Each track is a shimmering diamond compressed in the musical imagination of this great virtuoso. Some, like a number of the double-tracked pieces, are held up to the light as Louis examines the different musical possibilities of each facet. In Make Someone Happy he explores different guitarists' styles without missing a beat, something I remember him doing regularly in live performance. The two bossa novas, Blue Bossa and Wave, he played often but here sound as swingingly fresh and inventive as ever. Darn that Dream was definitely a favourite of Louis with Cormac Larkin writing that it was one ‘he knew like the back of his slender hands’ and that he mines ‘the familiar chord sequences for hidden treasures’ and yes, it’s another diamond.  

The playing on Stella by Starlight is the kind of perfectly constructed flowing soloing you might have heard coming at you as you went downstairs in some pub or club in Dublin to one of his gigs and you would think ‘This is the right place!’

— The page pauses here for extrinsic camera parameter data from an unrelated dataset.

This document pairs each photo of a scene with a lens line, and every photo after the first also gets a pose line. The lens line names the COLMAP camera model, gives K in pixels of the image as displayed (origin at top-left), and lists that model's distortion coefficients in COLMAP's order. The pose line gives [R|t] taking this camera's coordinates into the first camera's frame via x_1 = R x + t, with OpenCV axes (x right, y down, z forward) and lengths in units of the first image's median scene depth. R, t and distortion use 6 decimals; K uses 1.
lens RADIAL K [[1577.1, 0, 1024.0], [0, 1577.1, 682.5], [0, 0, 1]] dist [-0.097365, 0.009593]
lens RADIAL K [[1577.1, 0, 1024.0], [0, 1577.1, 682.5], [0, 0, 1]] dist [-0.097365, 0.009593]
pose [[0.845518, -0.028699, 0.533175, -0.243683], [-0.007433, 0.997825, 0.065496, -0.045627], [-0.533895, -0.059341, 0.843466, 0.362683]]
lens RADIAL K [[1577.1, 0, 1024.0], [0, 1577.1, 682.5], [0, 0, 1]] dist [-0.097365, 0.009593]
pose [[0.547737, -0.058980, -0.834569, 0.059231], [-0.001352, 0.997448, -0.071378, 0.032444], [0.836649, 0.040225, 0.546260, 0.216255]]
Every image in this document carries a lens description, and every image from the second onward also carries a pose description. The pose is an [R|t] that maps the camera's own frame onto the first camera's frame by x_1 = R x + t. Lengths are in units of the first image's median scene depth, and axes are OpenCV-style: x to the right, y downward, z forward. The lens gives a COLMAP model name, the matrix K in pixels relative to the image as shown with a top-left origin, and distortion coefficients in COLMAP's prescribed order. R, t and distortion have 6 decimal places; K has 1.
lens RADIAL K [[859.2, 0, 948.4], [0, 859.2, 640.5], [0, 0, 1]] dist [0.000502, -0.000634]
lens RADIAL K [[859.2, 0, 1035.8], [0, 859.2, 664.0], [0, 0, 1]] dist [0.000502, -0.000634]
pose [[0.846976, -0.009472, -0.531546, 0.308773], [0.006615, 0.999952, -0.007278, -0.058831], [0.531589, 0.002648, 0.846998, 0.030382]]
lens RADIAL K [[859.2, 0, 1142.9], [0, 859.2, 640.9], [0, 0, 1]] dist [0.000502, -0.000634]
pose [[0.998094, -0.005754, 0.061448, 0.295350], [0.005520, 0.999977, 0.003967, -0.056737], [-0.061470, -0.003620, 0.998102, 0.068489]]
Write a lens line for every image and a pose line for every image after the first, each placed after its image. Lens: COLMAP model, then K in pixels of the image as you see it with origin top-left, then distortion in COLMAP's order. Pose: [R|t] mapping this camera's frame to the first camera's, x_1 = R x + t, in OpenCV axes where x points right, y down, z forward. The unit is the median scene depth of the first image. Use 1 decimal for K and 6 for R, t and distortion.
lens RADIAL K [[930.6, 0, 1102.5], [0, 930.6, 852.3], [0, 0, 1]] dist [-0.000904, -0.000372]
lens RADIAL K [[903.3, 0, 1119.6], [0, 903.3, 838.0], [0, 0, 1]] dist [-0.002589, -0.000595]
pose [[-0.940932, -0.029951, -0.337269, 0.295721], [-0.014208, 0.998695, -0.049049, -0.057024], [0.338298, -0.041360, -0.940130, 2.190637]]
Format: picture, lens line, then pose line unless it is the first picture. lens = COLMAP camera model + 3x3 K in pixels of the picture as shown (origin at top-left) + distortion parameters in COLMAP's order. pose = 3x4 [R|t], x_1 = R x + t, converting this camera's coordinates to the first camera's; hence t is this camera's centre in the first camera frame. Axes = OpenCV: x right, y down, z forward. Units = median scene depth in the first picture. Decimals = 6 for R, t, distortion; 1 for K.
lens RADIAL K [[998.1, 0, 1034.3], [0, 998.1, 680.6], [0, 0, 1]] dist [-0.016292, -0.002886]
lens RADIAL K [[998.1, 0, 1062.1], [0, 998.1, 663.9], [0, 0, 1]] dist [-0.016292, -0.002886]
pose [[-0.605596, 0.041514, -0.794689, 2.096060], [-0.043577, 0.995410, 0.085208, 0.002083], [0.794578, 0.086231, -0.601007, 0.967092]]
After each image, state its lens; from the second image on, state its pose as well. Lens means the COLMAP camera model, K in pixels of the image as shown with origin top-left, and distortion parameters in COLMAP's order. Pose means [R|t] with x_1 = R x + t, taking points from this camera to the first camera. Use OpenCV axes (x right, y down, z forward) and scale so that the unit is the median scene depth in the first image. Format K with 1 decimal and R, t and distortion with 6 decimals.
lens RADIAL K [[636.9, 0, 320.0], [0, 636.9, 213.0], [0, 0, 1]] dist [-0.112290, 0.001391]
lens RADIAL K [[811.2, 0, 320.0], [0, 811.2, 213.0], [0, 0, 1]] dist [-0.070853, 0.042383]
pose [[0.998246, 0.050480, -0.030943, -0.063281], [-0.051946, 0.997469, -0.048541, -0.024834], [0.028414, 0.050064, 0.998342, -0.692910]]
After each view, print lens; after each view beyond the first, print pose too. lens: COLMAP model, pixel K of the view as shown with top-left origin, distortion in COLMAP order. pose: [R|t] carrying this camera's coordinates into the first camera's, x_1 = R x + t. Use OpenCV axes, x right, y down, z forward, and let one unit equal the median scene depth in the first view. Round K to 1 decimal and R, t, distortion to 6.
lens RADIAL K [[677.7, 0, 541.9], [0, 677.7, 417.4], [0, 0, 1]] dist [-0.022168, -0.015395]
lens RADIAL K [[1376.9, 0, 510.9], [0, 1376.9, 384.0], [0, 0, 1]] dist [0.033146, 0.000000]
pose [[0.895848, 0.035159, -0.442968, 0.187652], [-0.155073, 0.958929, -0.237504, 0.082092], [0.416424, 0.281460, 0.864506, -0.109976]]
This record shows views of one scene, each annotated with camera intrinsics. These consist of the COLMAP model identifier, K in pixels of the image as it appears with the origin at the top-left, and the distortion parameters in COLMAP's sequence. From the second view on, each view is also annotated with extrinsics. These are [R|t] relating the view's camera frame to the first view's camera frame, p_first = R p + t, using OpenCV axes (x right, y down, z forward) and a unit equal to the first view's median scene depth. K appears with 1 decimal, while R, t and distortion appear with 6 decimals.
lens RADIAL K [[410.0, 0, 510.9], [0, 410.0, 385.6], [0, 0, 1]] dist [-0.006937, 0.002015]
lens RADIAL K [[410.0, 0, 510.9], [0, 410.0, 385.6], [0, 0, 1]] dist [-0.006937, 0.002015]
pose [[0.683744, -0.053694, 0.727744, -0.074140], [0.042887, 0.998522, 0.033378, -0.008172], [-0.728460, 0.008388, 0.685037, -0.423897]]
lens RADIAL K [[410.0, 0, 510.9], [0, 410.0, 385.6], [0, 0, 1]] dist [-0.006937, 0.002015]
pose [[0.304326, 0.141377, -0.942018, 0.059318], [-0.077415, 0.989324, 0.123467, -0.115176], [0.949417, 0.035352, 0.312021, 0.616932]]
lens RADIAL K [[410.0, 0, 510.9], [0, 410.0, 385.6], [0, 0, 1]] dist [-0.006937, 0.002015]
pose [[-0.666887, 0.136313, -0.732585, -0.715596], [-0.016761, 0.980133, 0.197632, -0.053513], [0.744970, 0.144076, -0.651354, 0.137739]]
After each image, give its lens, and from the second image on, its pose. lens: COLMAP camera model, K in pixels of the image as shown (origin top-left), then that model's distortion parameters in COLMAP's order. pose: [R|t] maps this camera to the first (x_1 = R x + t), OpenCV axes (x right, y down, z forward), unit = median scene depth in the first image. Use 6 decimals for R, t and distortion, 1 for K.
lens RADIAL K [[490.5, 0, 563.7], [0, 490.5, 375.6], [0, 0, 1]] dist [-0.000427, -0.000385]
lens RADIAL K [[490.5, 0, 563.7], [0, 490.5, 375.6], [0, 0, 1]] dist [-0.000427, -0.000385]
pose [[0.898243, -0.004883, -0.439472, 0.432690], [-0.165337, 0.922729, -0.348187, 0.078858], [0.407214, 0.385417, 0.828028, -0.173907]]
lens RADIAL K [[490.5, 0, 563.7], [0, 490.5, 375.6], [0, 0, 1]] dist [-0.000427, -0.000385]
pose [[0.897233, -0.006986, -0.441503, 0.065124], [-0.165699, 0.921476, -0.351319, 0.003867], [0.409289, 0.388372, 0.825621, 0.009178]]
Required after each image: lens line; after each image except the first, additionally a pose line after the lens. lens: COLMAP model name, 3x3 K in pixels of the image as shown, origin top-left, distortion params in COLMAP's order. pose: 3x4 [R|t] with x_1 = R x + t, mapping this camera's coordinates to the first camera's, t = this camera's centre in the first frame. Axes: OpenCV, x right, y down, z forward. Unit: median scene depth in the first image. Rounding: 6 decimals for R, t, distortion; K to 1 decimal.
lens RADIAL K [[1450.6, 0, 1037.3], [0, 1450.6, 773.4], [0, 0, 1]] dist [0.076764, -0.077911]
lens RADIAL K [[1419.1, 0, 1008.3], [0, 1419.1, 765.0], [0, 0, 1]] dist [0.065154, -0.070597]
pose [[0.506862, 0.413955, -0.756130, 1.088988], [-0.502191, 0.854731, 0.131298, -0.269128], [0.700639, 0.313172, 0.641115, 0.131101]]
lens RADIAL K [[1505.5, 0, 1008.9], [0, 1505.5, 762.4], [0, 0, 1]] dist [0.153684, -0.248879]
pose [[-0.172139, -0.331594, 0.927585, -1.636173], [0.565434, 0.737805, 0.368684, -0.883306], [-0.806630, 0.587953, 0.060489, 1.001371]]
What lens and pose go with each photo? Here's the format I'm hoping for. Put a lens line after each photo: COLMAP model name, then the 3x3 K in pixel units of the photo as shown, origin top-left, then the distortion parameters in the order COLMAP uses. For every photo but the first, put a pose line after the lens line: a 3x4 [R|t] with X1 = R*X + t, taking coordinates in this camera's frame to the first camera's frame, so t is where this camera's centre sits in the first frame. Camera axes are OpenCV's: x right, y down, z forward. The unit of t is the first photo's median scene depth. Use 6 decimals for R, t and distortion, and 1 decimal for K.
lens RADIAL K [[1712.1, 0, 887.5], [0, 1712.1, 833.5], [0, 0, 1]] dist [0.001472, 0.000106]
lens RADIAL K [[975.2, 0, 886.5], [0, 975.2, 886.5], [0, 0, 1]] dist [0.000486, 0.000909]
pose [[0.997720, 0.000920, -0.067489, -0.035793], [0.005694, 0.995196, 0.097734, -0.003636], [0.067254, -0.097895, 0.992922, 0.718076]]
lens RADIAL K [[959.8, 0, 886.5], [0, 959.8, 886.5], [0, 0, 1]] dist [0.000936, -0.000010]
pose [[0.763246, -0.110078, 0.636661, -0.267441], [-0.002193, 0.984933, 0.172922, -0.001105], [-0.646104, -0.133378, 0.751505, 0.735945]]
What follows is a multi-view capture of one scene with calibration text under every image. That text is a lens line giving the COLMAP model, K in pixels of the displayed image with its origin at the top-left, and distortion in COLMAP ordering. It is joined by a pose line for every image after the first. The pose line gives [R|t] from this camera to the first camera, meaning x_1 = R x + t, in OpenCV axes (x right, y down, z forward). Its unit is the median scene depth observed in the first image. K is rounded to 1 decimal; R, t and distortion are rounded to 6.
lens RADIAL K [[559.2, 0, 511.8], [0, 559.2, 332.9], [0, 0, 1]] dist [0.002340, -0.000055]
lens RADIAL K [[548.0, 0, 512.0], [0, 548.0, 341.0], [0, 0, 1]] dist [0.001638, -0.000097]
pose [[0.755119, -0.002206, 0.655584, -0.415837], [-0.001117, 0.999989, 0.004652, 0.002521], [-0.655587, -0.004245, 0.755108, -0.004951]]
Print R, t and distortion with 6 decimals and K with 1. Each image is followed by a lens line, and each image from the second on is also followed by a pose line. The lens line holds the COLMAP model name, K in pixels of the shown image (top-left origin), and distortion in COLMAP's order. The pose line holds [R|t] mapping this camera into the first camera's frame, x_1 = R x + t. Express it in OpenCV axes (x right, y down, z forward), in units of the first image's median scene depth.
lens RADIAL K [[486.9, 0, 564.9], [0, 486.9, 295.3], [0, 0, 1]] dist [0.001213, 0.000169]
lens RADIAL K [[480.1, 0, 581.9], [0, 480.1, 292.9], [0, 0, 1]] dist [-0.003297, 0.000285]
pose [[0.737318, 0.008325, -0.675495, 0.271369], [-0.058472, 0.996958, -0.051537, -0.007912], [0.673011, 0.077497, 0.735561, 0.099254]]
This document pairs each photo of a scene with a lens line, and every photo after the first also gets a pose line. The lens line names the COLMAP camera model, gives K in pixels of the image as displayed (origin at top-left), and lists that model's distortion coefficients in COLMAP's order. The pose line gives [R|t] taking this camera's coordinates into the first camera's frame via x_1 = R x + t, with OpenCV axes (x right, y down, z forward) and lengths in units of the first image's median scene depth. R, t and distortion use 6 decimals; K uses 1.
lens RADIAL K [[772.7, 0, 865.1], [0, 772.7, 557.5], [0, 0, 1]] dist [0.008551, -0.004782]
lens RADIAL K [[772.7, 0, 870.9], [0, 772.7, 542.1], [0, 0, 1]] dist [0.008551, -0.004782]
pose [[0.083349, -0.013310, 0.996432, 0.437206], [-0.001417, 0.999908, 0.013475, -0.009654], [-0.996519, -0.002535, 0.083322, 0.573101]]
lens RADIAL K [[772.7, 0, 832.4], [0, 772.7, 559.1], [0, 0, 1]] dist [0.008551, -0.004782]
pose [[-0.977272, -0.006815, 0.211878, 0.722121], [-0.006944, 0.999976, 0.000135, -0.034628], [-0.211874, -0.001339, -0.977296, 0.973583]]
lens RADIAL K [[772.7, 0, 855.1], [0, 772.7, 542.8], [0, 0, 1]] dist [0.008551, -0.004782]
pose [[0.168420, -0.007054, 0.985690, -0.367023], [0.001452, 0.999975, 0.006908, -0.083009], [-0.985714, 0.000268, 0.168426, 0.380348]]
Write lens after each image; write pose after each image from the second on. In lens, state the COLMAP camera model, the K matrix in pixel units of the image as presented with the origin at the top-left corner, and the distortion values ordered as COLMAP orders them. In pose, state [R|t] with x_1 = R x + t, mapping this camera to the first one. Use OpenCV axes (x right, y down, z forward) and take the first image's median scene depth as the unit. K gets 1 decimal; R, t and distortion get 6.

On the other hand I’m Old Fashioned is a master class of the chordal melody.

Louis's love for the playing of Stan Getz was developed as a teenager when he went with a showband to New York to play weekends at Irish-American dances as he spent all his free nights in Birdland listening to him. This comes through in his playing on Chick Corea's Windows and his phrasing has hints of Getz’s version of the tune. Another of Louis’s favourite jazz musicians, Bill Evans, is reflected in his interpretation of Leonard and Martin’s waltz I’m All Smiles.

I must say I do not recall ever hearing Louis Stewart play any traditional pieces of music but he does here and it’s a real treat. The tune She Moves Through the Fair seems to have attracted many fine guitarists over the years, Rory Gallagher, Bert Jansch and Davy Graham being among those who have recorded it. Louis’s version is the shortest piece on the CD but he creates a delightful musical haiku.

Bass player Steve Swallow’s General Mojo’s Well Laid Plan is the most contemporary piece on the album (from 1967) and whenever he performed it the light and playful melody used always make me smile - and it still does.

One tune I still remember Louis playing the first time I heard him at our local club was The Shadow of Your Smile and I was enchanted by the harmonics he drew from the strings. Here he does the same with a beautiful version of Lazy Afternoon.

He could always produce a proper blues sound in his playing when he wished so it's great to hear the track here just called Blues which he apparently improvised on the day of the recording.

‘Out On His Own’ should have been the LP of the year when it first came out in 1977 but if it wasn’t then definitely this year!

Diamonds may be a girl’s best friend but these musical diamonds are forever. JC

This new re-mastered version of ‘Out On His Own’ is released on 24 February 2023 on Livia Records and includes a detailed 16 page booklet on his musical background and career with some brilliant early photographs.

2 comments :

Russell said...

A great review and knowing you're in possession of good ears, I'm going to order a copy!

Maurice Summerfield said...

Good to hear this recording will be available again, and in an extended version. I enjoyed JC's appreciative review. Louis is one of my favouritejazz guitarists. I was fortunate to meet him a few times both in Newcastle and in London. He was a quiet but very warm personality. He did have, at one time in the 1970-80s, a weakness for alcohol. But no matter how much he consumed it never affected the quality of his guitar playing. He also made some excellent recordings with George Shearing in a trio format on MPS.